Four candidates have been chosen as finalists and will be visiting campus to give public presentations between March 6-17. The names of finalists have not yet been released publicly. The times and locations of their presentations are yet to be finalized, but this, along with the names of the candidates, will be announced when the dates of the visits get closer.
Ciara Hyland, a first-year political science and psychology double major, said that she has high hopes for a new political science professor. She wants someone who will give interesting lectures and someone who will have a really involved class schedule and daily agenda. She also hopes that the new professor will be able to give assignments and explain them thoroughly.
Blake Hillard, a junior political science and philosophy double major, said that in addition to having an expertise in the field, he would like to see a new hire that has “an ability to bring diversity of subject matter, a willingness to aid in restructuring the major, and passion for student success.”
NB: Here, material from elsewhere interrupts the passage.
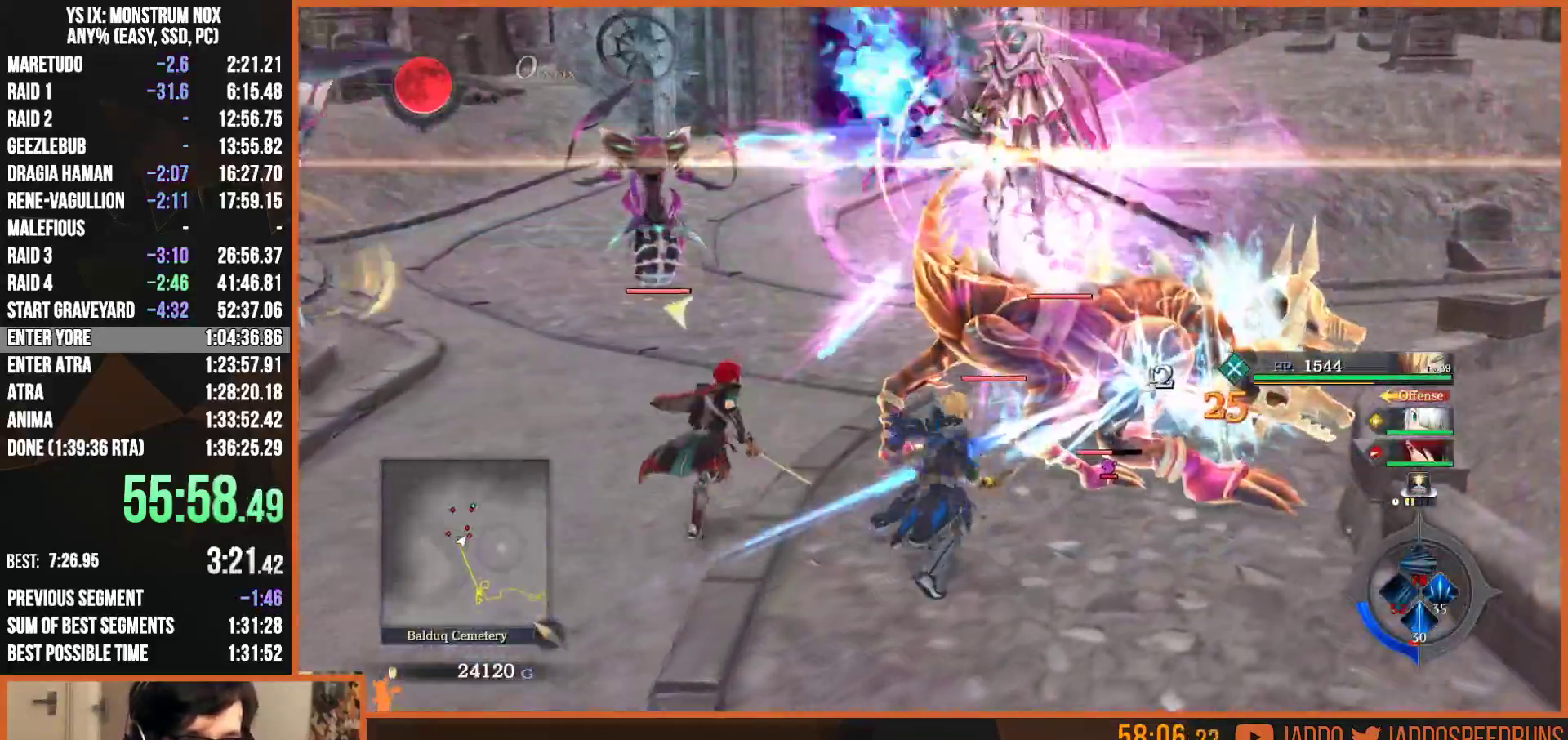
{"buttons": [], "left_stick": "up-right", "right_stick": "center", "button_events": [[17, "SQUARE", "down"], [100, "SQUARE", "up"], [233, "R1", "down"], [417, "R1", "up"], [450, "SQUARE", "down"], [500, "SQUARE", "up"]]}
According to the flyer advertising the position, the political science department is looking to fill an assistant professor position in comparative politics, focusing in Latin America. An “ideal candidate” would also work within the international studies department and have the capability to teach the general education class called Global Awareness. It is also important that candidates have a “strong commitment to education in the liberal arts.”
Gerrett Kehr, a junior political science major, said that it is important for the political science department to have “a border range in specialization among faculty. Currently, I am underwhelmed in my choices as a student, as most classes have been repetitive in nature due to the limited capabilities of the department’s current faculty.”
Liza Day, a first-year political science, Spanish and international studies triple major, said it would be interesting to have a new professor that has governmental experience, since that’s what she plans to go into after law school. She wants someone who can “teach students in an understandable way, rather than just lecturing.”